*HOW TO COMPLETE THIS TASK*
Reproduced exactly, the lines from the start of the material through the line containing "logic clk_2seg;" should be the whole answer, with pictures excluded.

*ENTRIES SHOWN*
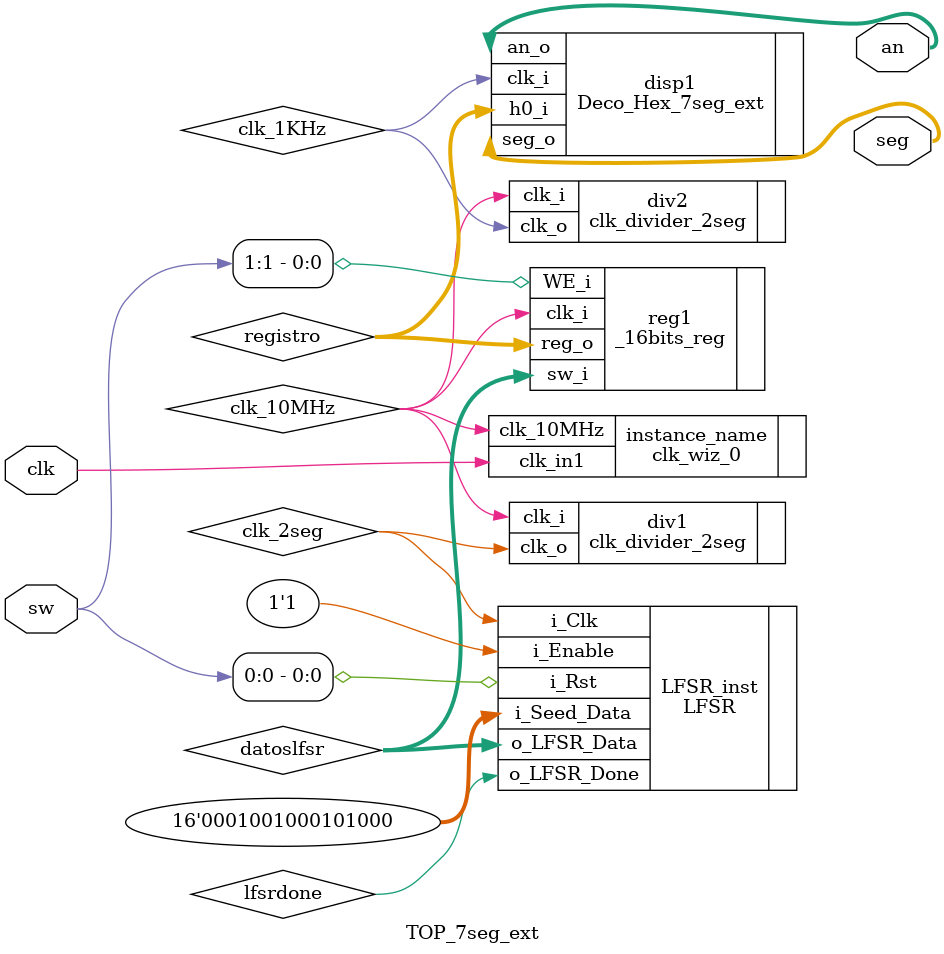
<source format=sv>
`timescale 1ns / 1ps

module TOP_7seg_ext#( parameter Dos_seg= 20000000,
                                Kilo_Hz= 10000)(
input logic [1:0] sw,
input logic clk,
output logic [3:0] an,
output logic [0:6] seg
    );
    logic clk_10MHz;
    logic clk_1KHz;
    logic clk_2seg;
    logic [15:0] datoslfsr, registro;
    logic lfsrdone;
    
   clk_wiz_0 instance_name
   (
    // Clock out ports
    .clk_10MHz(clk_10MHz),     // output clk_10MHz
   // Clock in ports
    .clk_in1(clk));
   
    
    LFSR #(.NUM_BITS(16)) LFSR_inst(
    
              .i_Clk       (clk_2seg),//le entra un reloj de dos seg
              .i_Rst       (sw[0]),
              .i_Enable    (1'b1),
              .i_Seed_Data (16'b0001001000101000), 
              .o_LFSR_Data (datoslfsr),
              .o_LFSR_Done (lfsrdone)
          );
          
          _16bits_reg reg1(
          
              .sw_i     (datoslfsr),
              .WE_i     (sw[1]),
              .clk_i    (clk_10MHz),
              .reg_o    (registro)
          );
          
          
          clk_divider_2seg #(.div(Dos_seg)) div1 (
              .clk_i    (clk_10MHz),
              .clk_o    (clk_2seg)
          );
          
          clk_divider_2seg #(.div(Kilo_Hz)) div2 (
              .clk_i    (clk_10MHz),
              .clk_o    (clk_1KHz)
          );
          
          Deco_Hex_7seg_ext disp1 (
              .clk_i      (clk_1KHz),
              .h0_i       (registro),
              .an_o       (an),
              .seg_o      (seg)
          );
          

endmodule
</source>
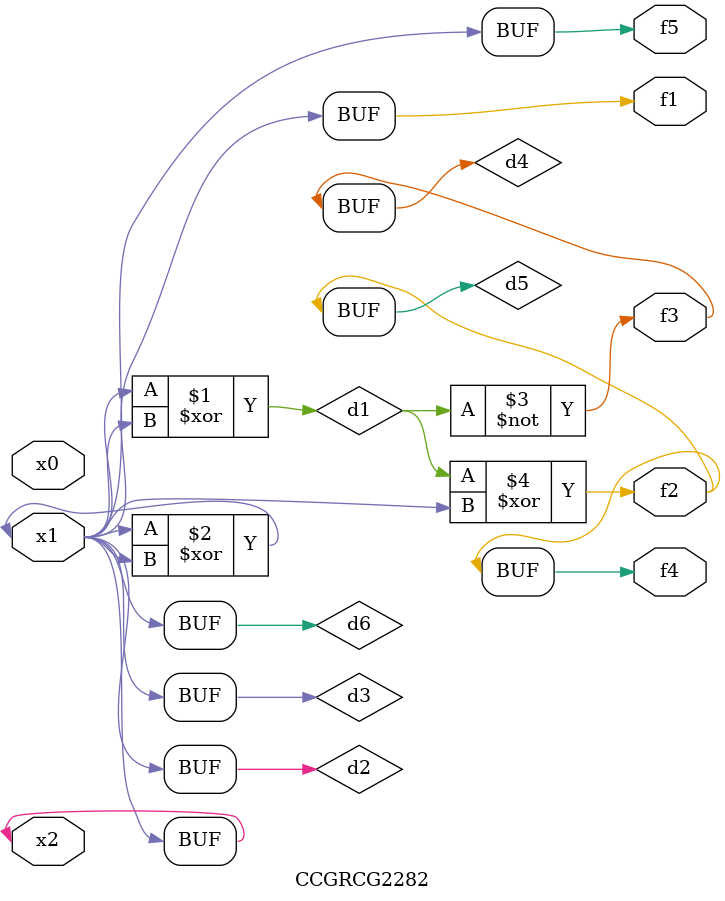
<source format=v>
module CCGRCG2282(
	input x0, x1, x2,
	output f1, f2, f3, f4, f5
);

	wire d1, d2, d3, d4, d5, d6;

	xor (d1, x1, x2);
	buf (d2, x1, x2);
	xor (d3, x1, x2);
	nor (d4, d1);
	xor (d5, d1, d2);
	buf (d6, d2, d3);
	assign f1 = d6;
	assign f2 = d5;
	assign f3 = d4;
	assign f4 = d5;
	assign f5 = d6;
endmodule

</source>
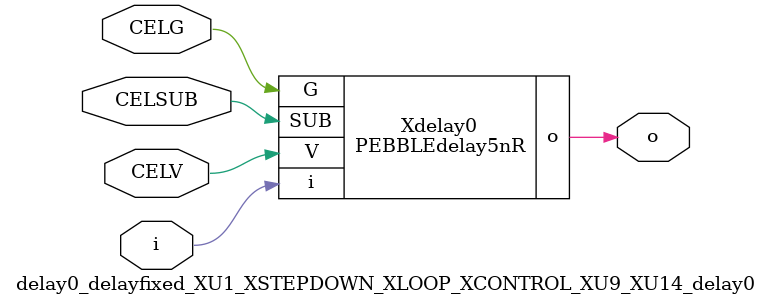
<source format=v>



module PEBBLEdelay5nR ( o, V, G, i, SUB );

  input V;
  input i;
  input G;
  output o;
  input SUB;
endmodule

//Celera Confidential Do Not Copy delay0_delayfixed_XU1_XSTEPDOWN_XLOOP_XCONTROL_XU9_XU14_delay0
//TYPE: fixed 5ns
module delay0_delayfixed_XU1_XSTEPDOWN_XLOOP_XCONTROL_XU9_XU14_delay0 (i, CELV, o,
CELG,CELSUB);
input CELV;
input i;
output o;
input CELSUB;
input CELG;

//Celera Confidential Do Not Copy delayfast0
PEBBLEdelay5nR Xdelay0(
.V (CELV),
.i (i),
.o (o),
.G (CELG),
.SUB (CELSUB)
);
//,diesize,PEBBLEdelay5nR

//Celera Confidential Do Not Copy Module End
//Celera Schematic Generator
endmodule

</source>
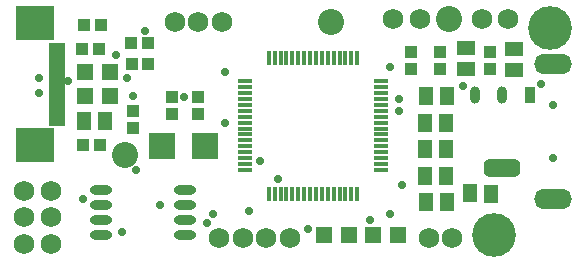
<source format=gts>
G04*
G04 #@! TF.GenerationSoftware,Altium Limited,Altium Designer,19.1.5 (86)*
G04*
G04 Layer_Color=8388736*
%FSLAX25Y25*%
%MOIN*%
G70*
G01*
G75*
%ADD22R,0.03439X0.05725*%
G04:AMPARAMS|DCode=23|XSize=57.25mil|YSize=34.39mil|CornerRadius=17.19mil|HoleSize=0mil|Usage=FLASHONLY|Rotation=270.000|XOffset=0mil|YOffset=0mil|HoleType=Round|Shape=RoundedRectangle|*
%AMROUNDEDRECTD23*
21,1,0.05725,0.00000,0,0,270.0*
21,1,0.02287,0.03439,0,0,270.0*
1,1,0.03439,0.00000,-0.01143*
1,1,0.03439,0.00000,0.01143*
1,1,0.03439,0.00000,0.01143*
1,1,0.03439,0.00000,-0.01143*
%
%ADD23ROUNDEDRECTD23*%
G04:AMPARAMS|DCode=24|XSize=57.25mil|YSize=123.31mil|CornerRadius=17.18mil|HoleSize=0mil|Usage=FLASHONLY|Rotation=270.000|XOffset=0mil|YOffset=0mil|HoleType=Round|Shape=RoundedRectangle|*
%AMROUNDEDRECTD24*
21,1,0.05725,0.08896,0,0,270.0*
21,1,0.02290,0.12331,0,0,270.0*
1,1,0.03435,-0.04448,-0.01145*
1,1,0.03435,-0.04448,0.01145*
1,1,0.03435,0.04448,0.01145*
1,1,0.03435,0.04448,-0.01145*
%
%ADD24ROUNDEDRECTD24*%
%ADD25R,0.04700X0.01200*%
%ADD26R,0.01200X0.04700*%
%ADD32R,0.04343X0.03950*%
%ADD33R,0.05800X0.05800*%
%ADD34R,0.05918X0.04737*%
%ADD35R,0.04737X0.05918*%
%ADD36O,0.07493X0.03162*%
%ADD37R,0.08674X0.08674*%
%ADD38R,0.05524X0.01981*%
%ADD39R,0.12611X0.11430*%
%ADD40R,0.03950X0.04343*%
%ADD41C,0.06800*%
%ADD42C,0.08674*%
%ADD43C,0.14580*%
%ADD44O,0.12611X0.06706*%
%ADD45C,0.02769*%
D22*
X178347Y56398D02*
D03*
D23*
X169291D02*
D03*
X160236D02*
D03*
D24*
X169291Y32185D02*
D03*
D25*
X83494Y61024D02*
D03*
Y59055D02*
D03*
Y57087D02*
D03*
Y55118D02*
D03*
Y53150D02*
D03*
Y51181D02*
D03*
Y49213D02*
D03*
Y47244D02*
D03*
Y45276D02*
D03*
Y43307D02*
D03*
Y41339D02*
D03*
Y39370D02*
D03*
Y37402D02*
D03*
Y35433D02*
D03*
Y33465D02*
D03*
Y31496D02*
D03*
X128770D02*
D03*
Y33465D02*
D03*
Y35433D02*
D03*
Y37402D02*
D03*
Y39370D02*
D03*
Y41339D02*
D03*
Y43307D02*
D03*
Y45276D02*
D03*
Y47244D02*
D03*
Y49213D02*
D03*
Y51181D02*
D03*
Y53150D02*
D03*
Y55118D02*
D03*
Y57087D02*
D03*
Y59055D02*
D03*
Y61024D02*
D03*
D26*
X91368Y23622D02*
D03*
X93337D02*
D03*
X95305D02*
D03*
X97274D02*
D03*
X99242D02*
D03*
X101211D02*
D03*
X103179D02*
D03*
X105148D02*
D03*
X107116D02*
D03*
X109085D02*
D03*
X111053D02*
D03*
X113022D02*
D03*
X114990D02*
D03*
X116959D02*
D03*
X118927D02*
D03*
X120896D02*
D03*
Y68898D02*
D03*
X118927D02*
D03*
X116959D02*
D03*
X114990D02*
D03*
X113022D02*
D03*
X111053D02*
D03*
X109085D02*
D03*
X107116D02*
D03*
X105148D02*
D03*
X103179D02*
D03*
X101211D02*
D03*
X99242D02*
D03*
X97274D02*
D03*
X95305D02*
D03*
X93337D02*
D03*
X91368D02*
D03*
D32*
X138779Y65266D02*
D03*
Y70866D02*
D03*
X148622Y65266D02*
D03*
Y70866D02*
D03*
X165219Y65266D02*
D03*
Y70866D02*
D03*
X67913Y50197D02*
D03*
Y55797D02*
D03*
X59055Y50197D02*
D03*
Y55797D02*
D03*
X46260Y51181D02*
D03*
Y45581D02*
D03*
D33*
X38386Y64003D02*
D03*
X29986D02*
D03*
X126011Y9843D02*
D03*
X134411D02*
D03*
X118110D02*
D03*
X109710D02*
D03*
X38386Y56102D02*
D03*
X29986D02*
D03*
D34*
X157289Y72008D02*
D03*
X157250Y64961D02*
D03*
X173228Y71850D02*
D03*
X173189Y64803D02*
D03*
D35*
X150748Y56063D02*
D03*
X143701Y56102D02*
D03*
X143543Y47267D02*
D03*
X150591Y47227D02*
D03*
X143543Y38431D02*
D03*
X150591Y38392D02*
D03*
X143543Y29595D02*
D03*
X150591Y29556D02*
D03*
X143701Y20760D02*
D03*
X150748Y20720D02*
D03*
X165410Y23597D02*
D03*
X158363Y23637D02*
D03*
X29773Y47754D02*
D03*
X36820Y47715D02*
D03*
D36*
X35433Y24843D02*
D03*
Y19842D02*
D03*
Y14842D02*
D03*
Y9843D02*
D03*
X63386Y24843D02*
D03*
Y19842D02*
D03*
Y14842D02*
D03*
Y9843D02*
D03*
D37*
X70079Y39370D02*
D03*
X55905D02*
D03*
D38*
X20669Y47244D02*
D03*
Y49213D02*
D03*
Y51181D02*
D03*
Y57087D02*
D03*
Y59055D02*
D03*
Y61024D02*
D03*
Y62992D02*
D03*
Y72835D02*
D03*
Y70866D02*
D03*
Y68898D02*
D03*
Y66929D02*
D03*
Y64961D02*
D03*
Y55118D02*
D03*
Y53150D02*
D03*
D39*
X13347Y80433D02*
D03*
Y39646D02*
D03*
D40*
X51181Y73819D02*
D03*
X45581D02*
D03*
X45662Y66755D02*
D03*
X51262D02*
D03*
X29528Y39785D02*
D03*
X35128D02*
D03*
X35433Y79724D02*
D03*
X29833D02*
D03*
X29291Y71676D02*
D03*
X34891D02*
D03*
D41*
X18701Y6890D02*
D03*
X144685Y8858D02*
D03*
X90551Y8858D02*
D03*
X141732Y81693D02*
D03*
X98425Y8858D02*
D03*
X67913Y80709D02*
D03*
X75787Y80709D02*
D03*
X74803Y8858D02*
D03*
X82677D02*
D03*
X132874Y81693D02*
D03*
X152559Y8858D02*
D03*
X171260Y81693D02*
D03*
X162402D02*
D03*
X60039Y80709D02*
D03*
X18701Y15748D02*
D03*
Y24606D02*
D03*
X9843Y6890D02*
D03*
Y15748D02*
D03*
Y24606D02*
D03*
D42*
X112205Y80709D02*
D03*
X151575Y81693D02*
D03*
X43307Y36417D02*
D03*
D43*
X185039Y78740D02*
D03*
X166339Y9843D02*
D03*
D44*
X186024Y21850D02*
D03*
Y66732D02*
D03*
D45*
Y35433D02*
D03*
Y53150D02*
D03*
X70866Y13780D02*
D03*
X125000Y14764D02*
D03*
X135827Y26575D02*
D03*
X84646Y17717D02*
D03*
X29528Y21654D02*
D03*
X42323Y10827D02*
D03*
X55118Y19685D02*
D03*
X72835Y16732D02*
D03*
X47244Y31496D02*
D03*
X94488Y28543D02*
D03*
X76772Y63976D02*
D03*
Y47244D02*
D03*
X50197Y77756D02*
D03*
X62992Y55797D02*
D03*
X24606Y61023D02*
D03*
X14764Y57087D02*
D03*
Y62008D02*
D03*
X88582Y34449D02*
D03*
X134843Y55118D02*
D03*
Y51181D02*
D03*
X131890Y65945D02*
D03*
X156137Y59414D02*
D03*
X46260Y56102D02*
D03*
X44291Y62008D02*
D03*
X131890Y16732D02*
D03*
X40354Y69882D02*
D03*
X104331Y11811D02*
D03*
X182087Y60039D02*
D03*
M02*

</source>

*EXERCISE RESPONSE*
<source format=sv>
`timescale 1ns / 1ps

module TOP_7seg_ext#( parameter Dos_seg= 20000000,
                                Kilo_Hz= 10000)(
input logic [1:0] sw,
input logic clk,
output logic [3:0] an,
output logic [0:6] seg
    );
    logic clk_10MHz;
    logic clk_1KHz;
    logic clk_2seg;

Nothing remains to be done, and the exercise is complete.